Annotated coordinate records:
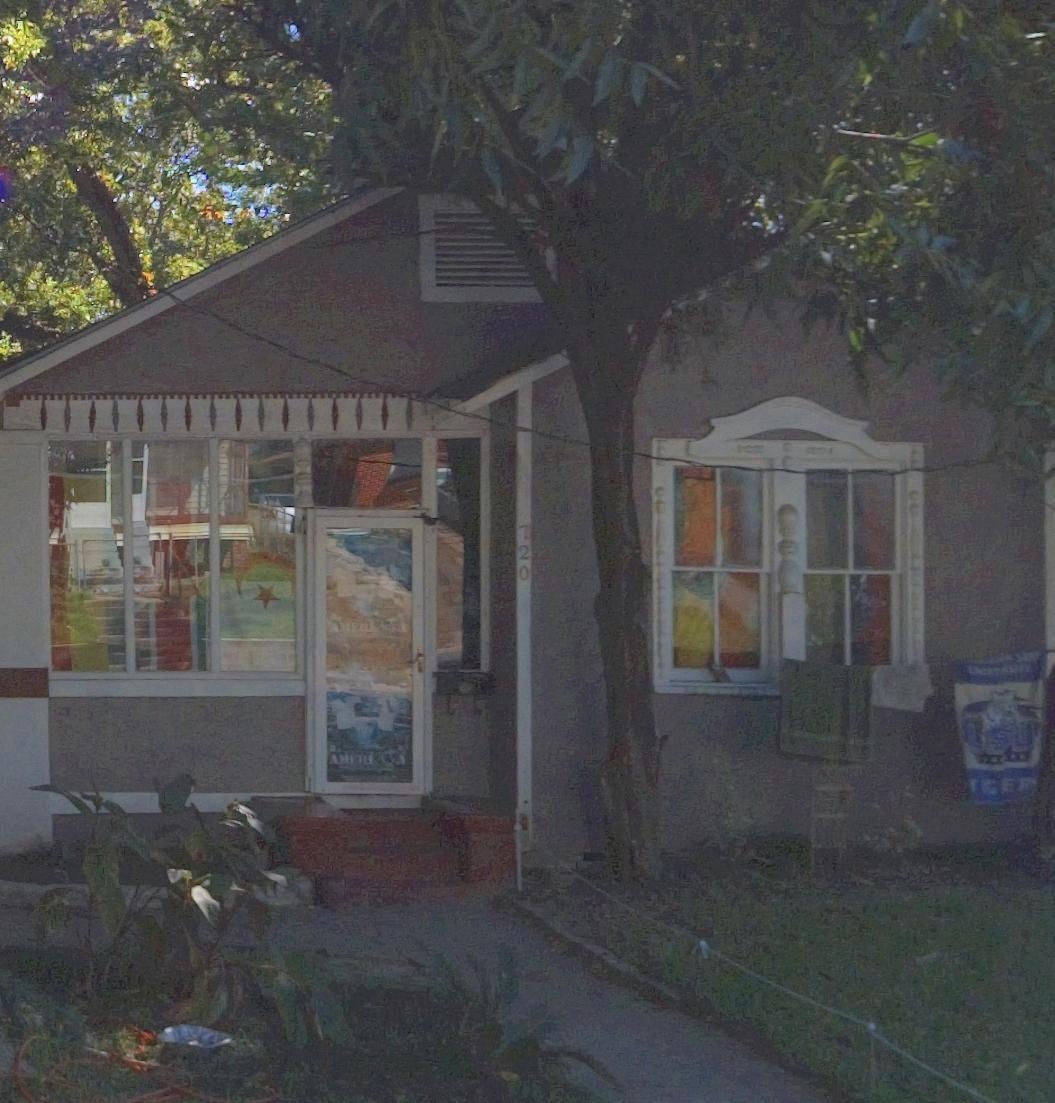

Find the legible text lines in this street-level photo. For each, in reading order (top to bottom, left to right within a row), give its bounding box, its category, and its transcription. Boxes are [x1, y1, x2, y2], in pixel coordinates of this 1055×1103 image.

[515, 522, 533, 583] StreetNumber: 720
[979, 776, 1017, 797] None: GE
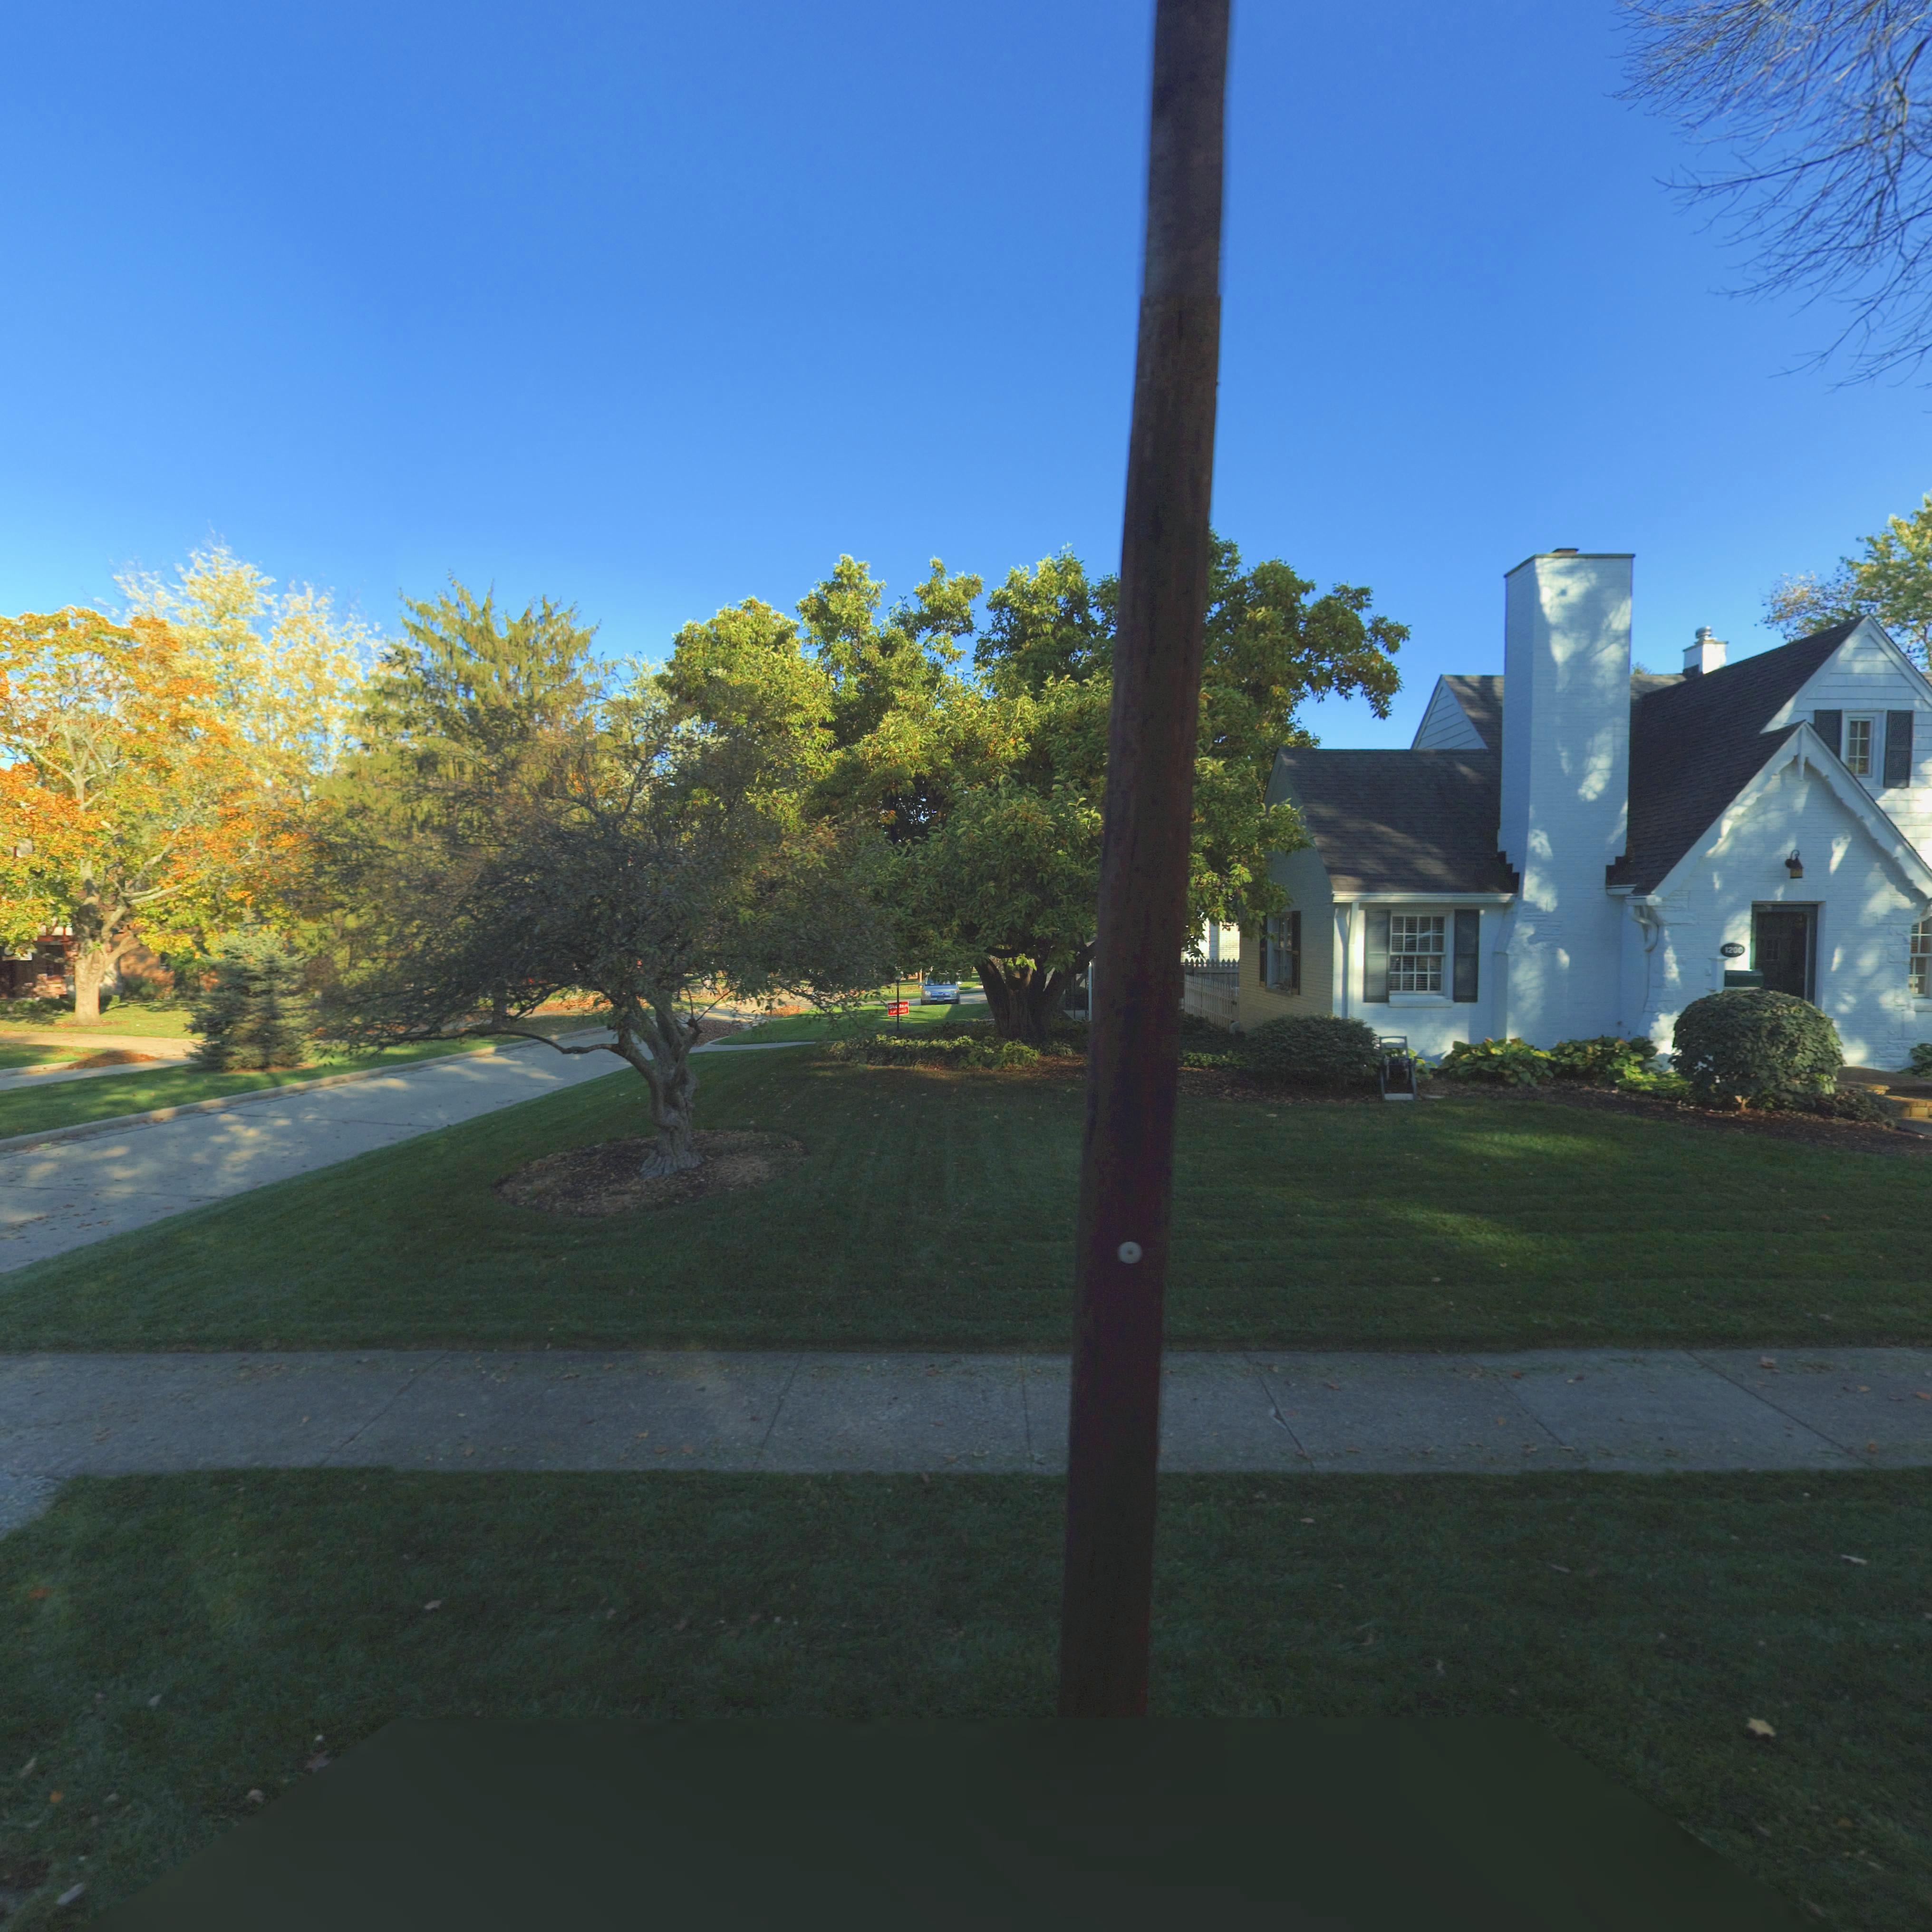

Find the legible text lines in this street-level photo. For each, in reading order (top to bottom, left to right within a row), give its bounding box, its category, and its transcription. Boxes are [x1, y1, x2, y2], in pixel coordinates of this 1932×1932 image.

[1724, 946, 1744, 954] StreetNumber: 1200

*Directions*
Reproduce the rows above verbatim, omitting the pictures from your answer.

*Task solution*
Find the legible text lines in this street-level photo. For each, in reading order (top to bottom, left to right within a row), give its bounding box, its category, and its transcription. Boxes are [x1, y1, x2, y2], in pixel coordinates of this 1055×1103 image.

[515, 522, 533, 583] StreetNumber: 720
[979, 776, 1017, 797] None: GE

Find the legible text lines in this street-level photo. For each, in reading order (top to bottom, left to right within a row), give its bounding box, its category, and its transcription. Boxes are [x1, y1, x2, y2], in pixel coordinates of this 1932×1932 image.

[1724, 946, 1744, 954] StreetNumber: 1200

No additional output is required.